Un coup porté à la lutte palestinienne
Cela est une impasse pour les luttes des Palestiniens contre la balkanisation de la Palestine, en faveur des emplois pour les chômeurs, pour le droit à la terre et à l’eau, pour le droit de voyager et pour la reconnaissance de la Palestine.

Fred Goldstein poursuit en disant : « l’islamophobie est utilisée comme un outil par la classe dirigeante aujourd’hui, tout comme ils ont utilisé l’antisémitisme dans les années 1930. »

Les ouvriers qui ont une conscience de classe rejettent toute discrimination contre les musulmans et les Arabes et s’opposent à toutes les tentatives pour restreindre l’espace politique et les droits des travailleurs sous prétexte de lutte contre le terrorisme.

Mais l’argument de Fred Goldstein selon lequel les préjugés antimusulmans favorisés par les dirigeants capitalistes sont « une version mise à jour de l’antisémitisme » passe à côté du rôle qu’occupe la haine des Juifs dans l’arsenal des classes possédantes depuis plus d’un siècle. Les Juifs sont présentés comme une petite bande conspiratrice de banquiers et de suceurs de sang responsables de la misère des travailleurs, et la violence contre eux est encouragée pour détourner les ouvriers de la lutte pour le renversement du capitalisme et la mise en place d’un gouvernement des travailleurs.

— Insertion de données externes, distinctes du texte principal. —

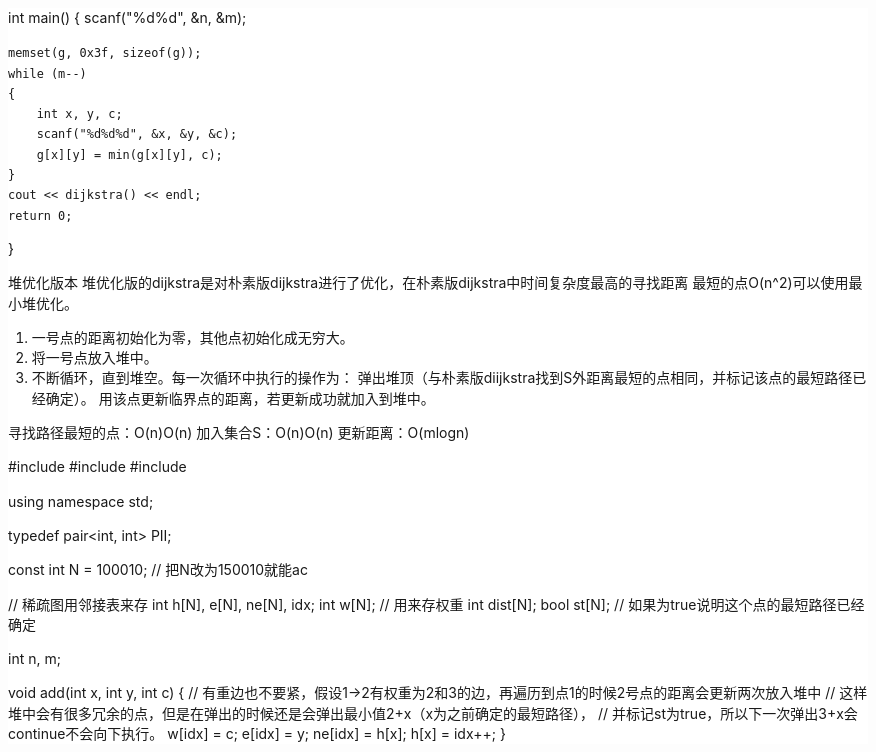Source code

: int main()
{
    scanf("%d%d", &n, &m);

    memset(g, 0x3f, sizeof(g));
    while (m--)
    {
        int x, y, c;
        scanf("%d%d%d", &x, &y, &c);
        g[x][y] = min(g[x][y], c);
    }
    cout << dijkstra() << endl;
    return 0;
}

堆优化版本
堆优化版的dijkstra是对朴素版dijkstra进行了优化，在朴素版dijkstra中时间复杂度最高的寻找距离
最短的点O(n^2)可以使用最小堆优化。
1. 一号点的距离初始化为零，其他点初始化成无穷大。
2. 将一号点放入堆中。
3. 不断循环，直到堆空。每一次循环中执行的操作为：
    弹出堆顶（与朴素版diijkstra找到S外距离最短的点相同，并标记该点的最短路径已经确定）。
    用该点更新临界点的距离，若更新成功就加入到堆中。

寻找路径最短的点：O(n)O(n)
加入集合S：O(n)O(n)
更新距离：O(mlogn)

#include<iostream>
#include<cstring>
#include<queue>

using namespace std;

typedef pair<int, int> PII;

const int N = 100010; // 把N改为150010就能ac

// 稀疏图用邻接表来存
int h[N], e[N], ne[N], idx;
int w[N]; // 用来存权重
int dist[N];
bool st[N]; // 如果为true说明这个点的最短路径已经确定

int n, m;

void add(int x, int y, int c)
{
    // 有重边也不要紧，假设1->2有权重为2和3的边，再遍历到点1的时候2号点的距离会更新两次放入堆中
    // 这样堆中会有很多冗余的点，但是在弹出的时候还是会弹出最小值2+x（x为之前确定的最短路径），
    // 并标记st为true，所以下一次弹出3+x会continue不会向下执行。
    w[idx] = c;
    e[idx] = y;
    ne[idx] = h[x]; 
    h[x] = idx++;
}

Dans un monde de crise capitaliste telle que celle qui a commencé à se dérouler aujourd’hui et celle qui avait marqué la période précédant la deuxième guerre mondiale, la haine des Juifs relèvera de plus en plus sa tête hideuse. Une résolution adoptée en 1938 par le Parti socialiste des travailleurs explique pourquoi les Juifs, une infime minorité dans le monde, « constituent un bouc émissaire facile contre lequel la grande bourgeoisie peut détourner la dangereuse colère accumulée des éléments arriérés parmi les masses et en particulier parmi les classes moyennes désespérées. »

Les récentes attaques contre les Juifs soulignent la nécessité pour les travailleurs révolutionnaires ou qui ont une conscience de classe aux États-Unis, en Palestine et partout dans le monde, de défendre le droit au retour des Juifs en Israël et de lutter pour obliger leur propre gouvernement à les accueillir s’ils choisissent de s’y réfugier. La lutte contre la haine des Juifs est une bataille-clé pour la classe ouvrière dans le monde entier.